“Life is variation. Variation there will always be, between people, in output, in service, in product”.
This applies to weight loss as much as everything else. People who are trying to lose weight often become frustrated that despite their best efforts, the scales mock them, telling them they haven’t lost any weight since they weighed themselves yesterday, or worse still, they have gained a pound or two. This can also apply when comparing one’s weight to this time last week, or any other single point in time.
That’s the problem, you see – making a comparison to one other solitary value is meaningless. This is the case for a couple of reasons:
1. You are making the comparison against a moving variable that merely captures an arbitrary point in the past.
2. The comparison does not take into account external factors that affect the data. For example, in weight loss terms, several factors can influence what the scales tell you, such as the time of day you weigh yourself, your body’s degree of water retention at that moment in time, or how recently you have eaten.
This type of comparison is called a binary comparison and it tells us nothing. The method is flimsy, meaningless and basically rubbish. Here’s what one looks like on a chart:
Pants, isn’t it?
To establish whether there are any real trends in a set of data, the best way is to plot several data points on a control chart, such as in the one below:
Basically, if the data points don’t fall outside of the control limits (or form any of a handful of specific patterns that I won’t bore you with), then what you see is normal variation. Normal variation is normal!! Sometimes the numbers go up; sometimes they go down. There is always a degree of fluctuation in anything – the number of red cars that drive past per hour, the crime rate, your weight.

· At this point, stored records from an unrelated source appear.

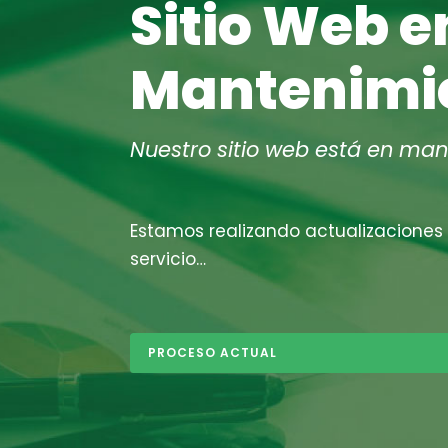
Sitio Web e
Mantenimi
Nuestro sitio web está en man
Estamos realizando actualizaciones e
servicio…
PROCESO ACTUAL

Here it is clear to see that the person to whom the data pertain has experienced a steady rate of weight loss over a three week period. But let’s go back to the traditional binary comparison method that people tend to use when trying to establish if they are losing weight. For the first couple of days our subject would be overjoyed to discover that their weight loss programme appears to be working. Unfortunately, this would be followed by shock and disappointment that he or she suddenly gained three pounds! Whaaat??!!
Worst of all, on the sixth day of the programme, the scales indicate the person is two pounds heavier than the previous day and a pound heavier than when they started!! How cruel. Imagine their sense of frustration and disappointment. “Stupid scales!” “Waste of time!” “The diet’s not working!” Recognise any of this?
Over the next few days, our subject experiences a loss of a few more pounds and would probably feel a bit happier. Then, on the second Friday of the programme, he or she records a ‘sudden’ and ‘massive’ weight gain of three pounds. (Stupid scales, stupid programme, not fair, etc etc). And so it continues. Some days the scales bring good news; other days frustration, based on whether the numbers are slightly higher or slightly lower than the previous day, or as compared to any other given single point in the past, such as ‘this time last week’.
This demonstrates why this method of comparing data is fundamentally flawed. A steady and identifiable trend of weight loss becomes obscured by honing in on just two readings. People become unhappy and wonder what they are doing wrong. The answer is probably nothing. It’s just normal variation, so stop worrying about it. In the same way, those trying to lose weight feel elated when the scales show an apparent decrease. Don’t fool yourself though – if you’re comparing your weight to yesterday the ‘decrease’ is just probably normal variation again. In the same way – should you experience a ‘sudden’ or ‘massive’ increase, remember that it’s neither sudden nor massive. Making a judgment on two data points is always unsound. Don’t do it!
Even if you don’t know how to construct a mathematically accurate control chart with control limits, just plot your weight loss data on any old chart over time. You will see ups and downs. That’s normal. Hopefully, over time, if you are doing the right things to lose weight, you will see a steady reduction. This is impossible to see when using the binary comparison approach.
Once you interpret data in this way you will see the bigger picture; the long term; the truth. Guess what – it goes beyond reading scales too. Listen to the news – “Teenage pregnancies are up 6% compared to last year”. “Unemployment fell by 15,000 compared to last month”. “Sales figures are up compared to last quarter”. “Crime is down compared to this time last year”. It’s all meaningless!
So, accept that all binary comparisons are naff and learn to understand variation instead.